TASK STATEMENT:
Which lines below fall between the one containing "spaces | 2 | 4 | 6 |" and the one containing "For enquiry or"? Repeat them exactly, counting both of those lines, and add nothing else.

DATA FOR THE TASK:
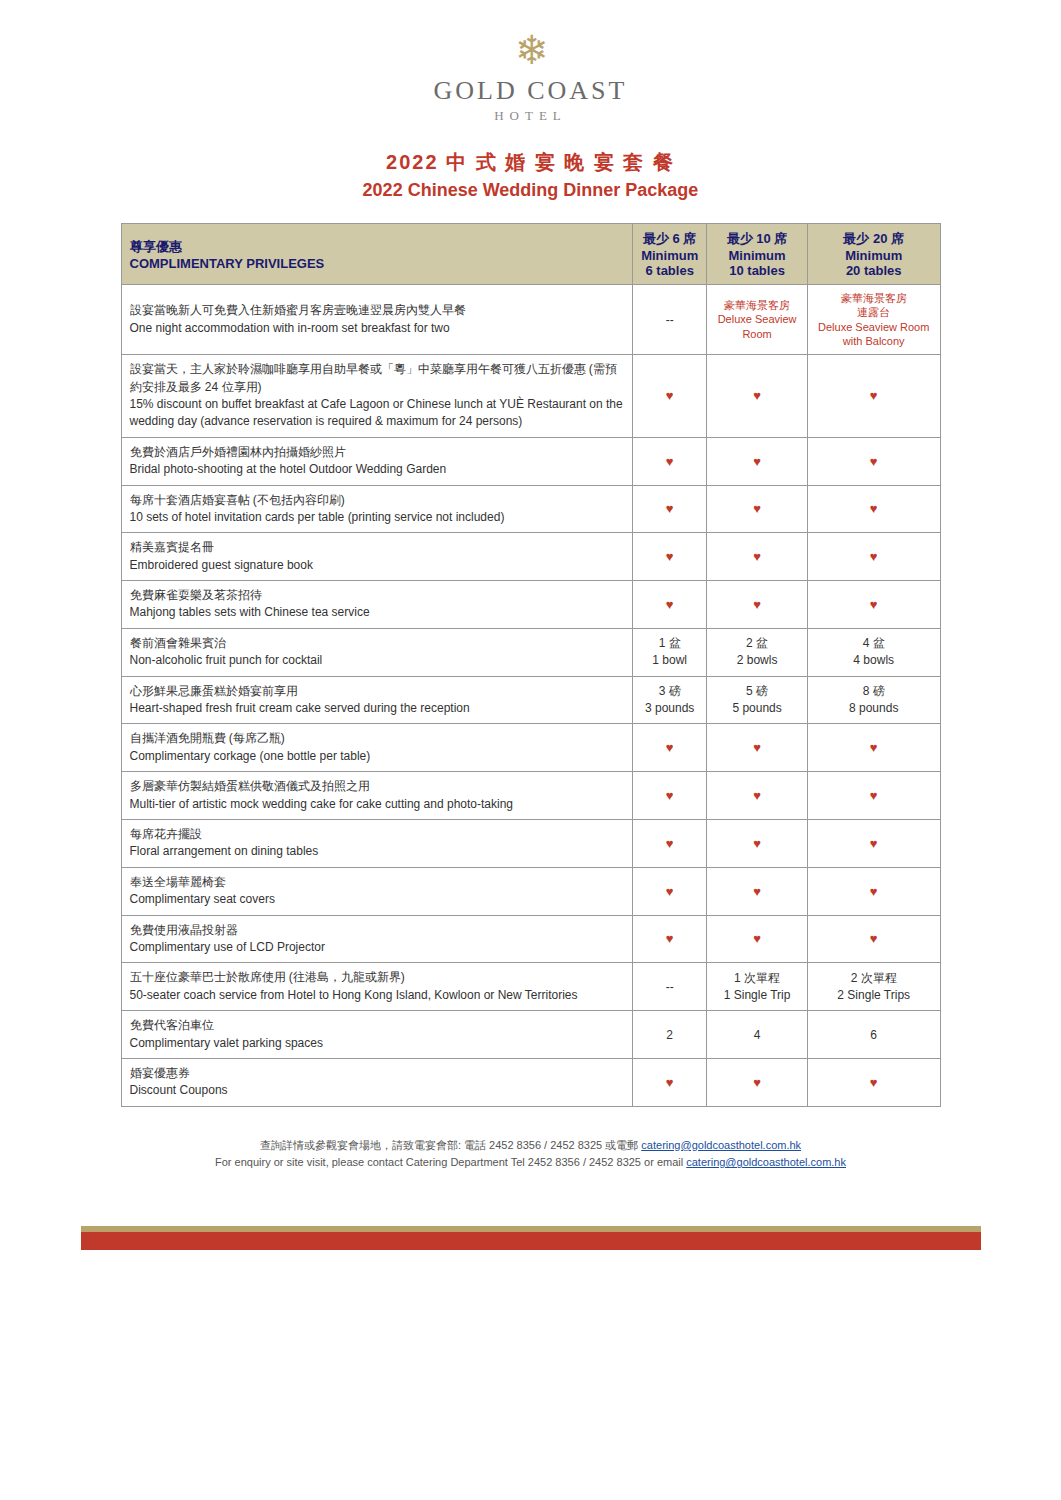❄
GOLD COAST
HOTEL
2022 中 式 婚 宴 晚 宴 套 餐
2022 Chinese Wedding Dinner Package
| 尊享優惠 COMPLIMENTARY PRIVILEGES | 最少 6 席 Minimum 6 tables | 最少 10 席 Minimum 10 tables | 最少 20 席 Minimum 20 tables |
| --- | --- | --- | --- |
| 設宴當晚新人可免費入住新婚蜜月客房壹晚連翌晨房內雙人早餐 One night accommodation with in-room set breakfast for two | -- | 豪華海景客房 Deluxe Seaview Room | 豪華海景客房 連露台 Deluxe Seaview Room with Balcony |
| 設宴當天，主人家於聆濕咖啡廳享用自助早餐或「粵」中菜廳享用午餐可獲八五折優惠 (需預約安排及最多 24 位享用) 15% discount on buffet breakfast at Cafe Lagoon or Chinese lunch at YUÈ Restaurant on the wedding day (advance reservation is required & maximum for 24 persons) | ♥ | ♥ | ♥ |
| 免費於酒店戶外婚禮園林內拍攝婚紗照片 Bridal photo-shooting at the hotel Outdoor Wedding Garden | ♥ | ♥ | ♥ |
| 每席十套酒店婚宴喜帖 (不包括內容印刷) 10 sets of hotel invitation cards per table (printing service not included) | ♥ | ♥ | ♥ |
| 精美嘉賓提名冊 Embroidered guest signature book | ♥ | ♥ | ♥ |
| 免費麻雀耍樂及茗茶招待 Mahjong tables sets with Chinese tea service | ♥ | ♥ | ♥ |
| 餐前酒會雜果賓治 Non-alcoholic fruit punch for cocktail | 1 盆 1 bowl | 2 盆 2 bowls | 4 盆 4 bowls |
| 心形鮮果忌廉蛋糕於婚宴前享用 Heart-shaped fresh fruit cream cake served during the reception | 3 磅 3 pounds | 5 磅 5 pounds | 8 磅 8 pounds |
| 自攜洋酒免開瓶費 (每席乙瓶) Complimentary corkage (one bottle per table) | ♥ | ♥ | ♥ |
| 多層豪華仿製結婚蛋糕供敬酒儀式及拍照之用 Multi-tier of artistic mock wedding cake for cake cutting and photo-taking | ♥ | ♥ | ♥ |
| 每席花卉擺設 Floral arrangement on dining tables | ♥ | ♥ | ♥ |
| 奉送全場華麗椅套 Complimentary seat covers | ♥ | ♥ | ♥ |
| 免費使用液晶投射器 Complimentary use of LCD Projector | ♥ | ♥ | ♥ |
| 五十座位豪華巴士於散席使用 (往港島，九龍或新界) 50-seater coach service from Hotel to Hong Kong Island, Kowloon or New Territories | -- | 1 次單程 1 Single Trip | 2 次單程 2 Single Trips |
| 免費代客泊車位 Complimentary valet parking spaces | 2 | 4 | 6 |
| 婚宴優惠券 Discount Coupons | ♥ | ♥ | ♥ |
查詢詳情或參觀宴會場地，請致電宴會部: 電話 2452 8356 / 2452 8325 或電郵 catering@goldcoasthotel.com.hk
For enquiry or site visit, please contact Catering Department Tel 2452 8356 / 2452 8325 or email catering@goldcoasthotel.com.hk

--

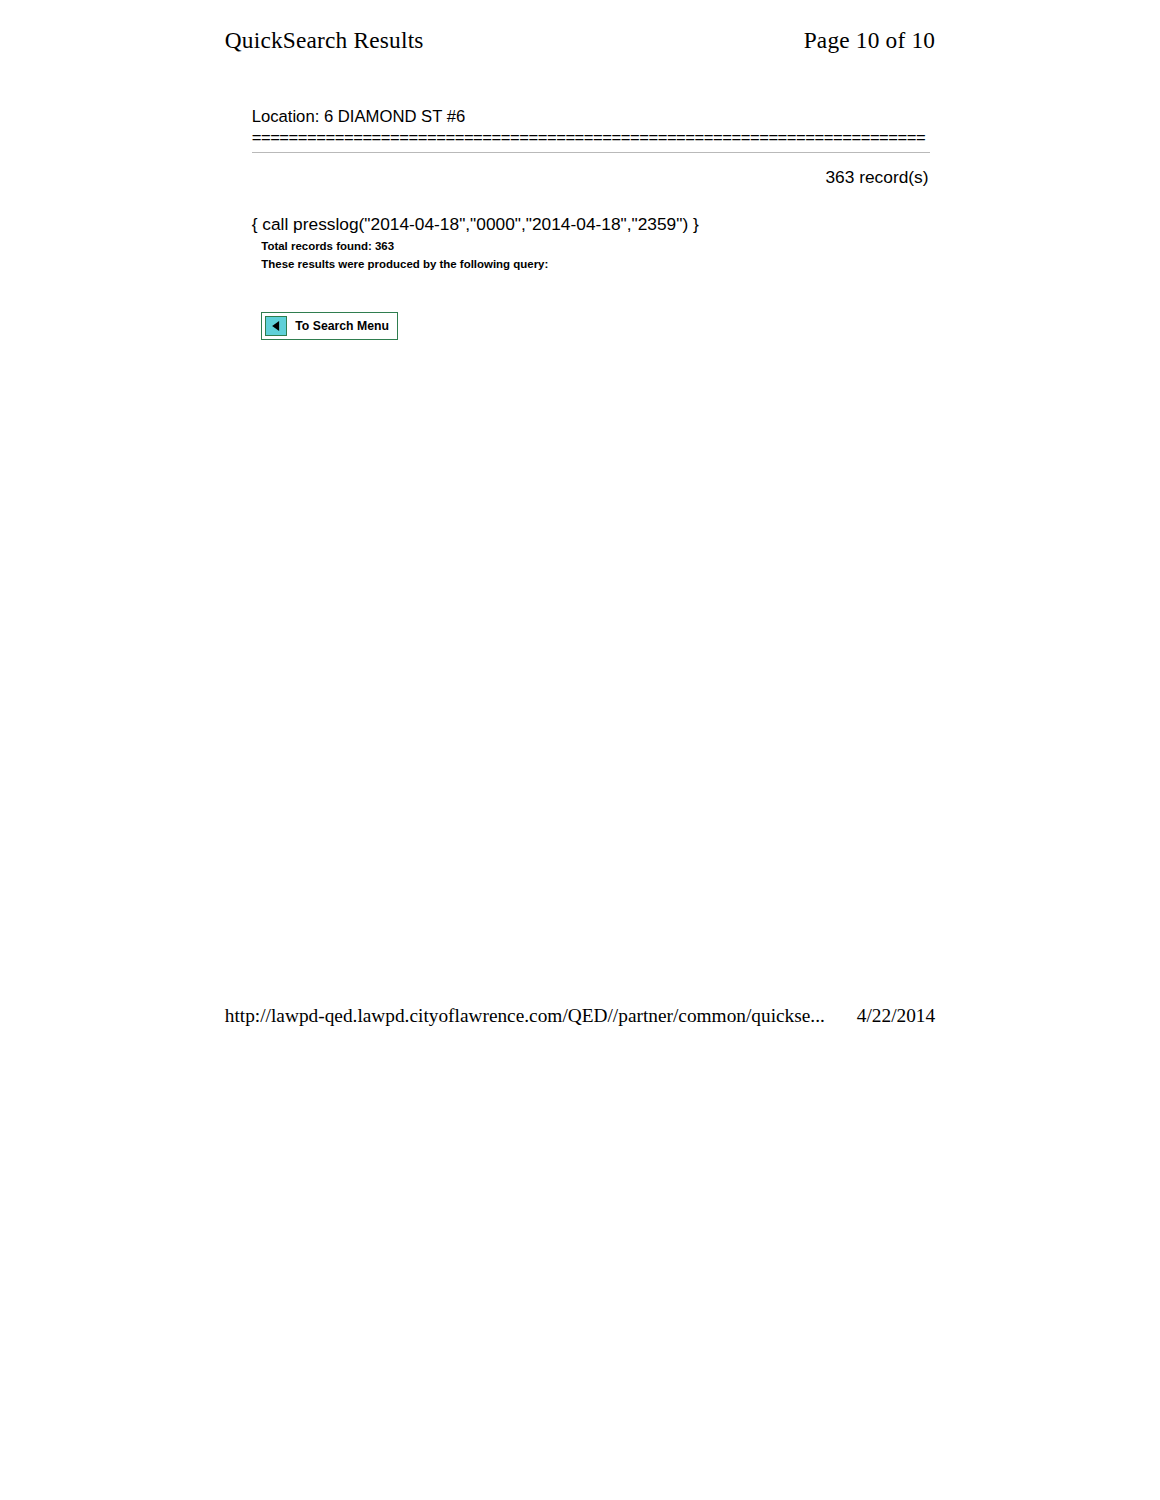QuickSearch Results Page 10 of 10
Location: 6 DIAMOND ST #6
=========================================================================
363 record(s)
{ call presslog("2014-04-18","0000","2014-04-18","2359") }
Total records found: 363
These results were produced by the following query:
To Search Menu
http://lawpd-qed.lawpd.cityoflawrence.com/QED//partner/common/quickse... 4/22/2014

YOUR RESPONSE:
| 免費代客泊車位 Complimentary valet parking spaces | 2 | 4 | 6 |
| 婚宴優惠券 Discount Coupons | ♥ | ♥ | ♥ |
查詢詳情或參觀宴會場地，請致電宴會部: 電話 2452 8356 / 2452 8325 或電郵 catering@goldcoasthotel.com.hk
For enquiry or site visit, please contact Catering Department Tel 2452 8356 / 2452 8325 or email catering@goldcoasthotel.com.hk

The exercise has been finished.